Beneficial insects like the ladybird beetle, lacewings, honeybees, bumble bees etc. have been helping mankind for centuries to save their crop plants from heavy infestation of pests. Chemical pesticides have now provided an alternative and a more reliable method of pest management but with various health and environmental challenges. Moreover, excessive usage and use of low standard pesticides have resulted in development of more resilient insect/pest strains. In-spite of heavy pesticide usage insect/pest damage continues to be a problem and farmers are compelled to use heavier doses of pesticides that are not only effecting human health but also their environment and aquatic life forms.

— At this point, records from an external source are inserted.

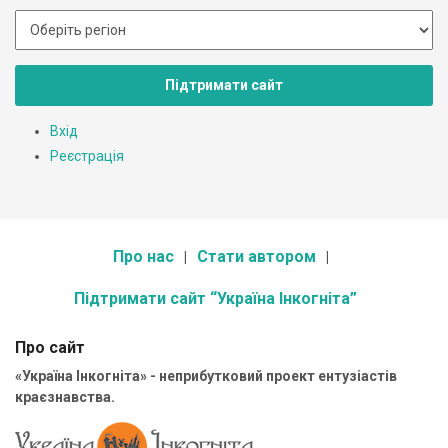
Підтримати сайт
Вхід
Реєстрація
Про нас
Стати автором
Підтримати сайт “Україна Інкогніта”
Про сайт
«Україна Інкогніта» - неприбутковий проект ентузіастів
краєзнавства.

I intend to start rearing, at commercial scale, multiple beneficial insects of crop plants including predator pests, such as the ladybird beetle and lacewings; parasitoids like parasitic wasps, and pollinator insects such as honey bees and bumble bees etc. I have found that the broad spectrum and high potency pesticides have badly affected the population size and natural habitat of these farmer friendly insects.
Rearing beneficial insects on a mass scale requires expertise and financial requirements so that the proper environment and feed may be available to the insect at the appropriate level of their life cycle. In this proposed project each type of beneficial insect will be reared in separate and controlled chambers where they will be feed under controlled conditions keeping in mind specific insect requirement. These insects will be made available to the farmers on their request. First a field visit by an agricultural expert to assess the level and type of infestation, will be required so that a check could be made on the population of these beneficial insects. However, in case of tunnel farming this technology can be used with more ease and flexibility due to already semi-controlled environment.
By using beneficial insects against the harmful insect/pests of the crop plants we can check the pest population and it will be a kind of natural defense to our crop plants. We can save our crops from harmful side effects of chemical pesticides . The rate at which pests are becoming more resilient to the chemical pesticides could also be decreased as they will not be exposed to these chemicals as frequently, thus providing a way towards achieving sustainable crop protection.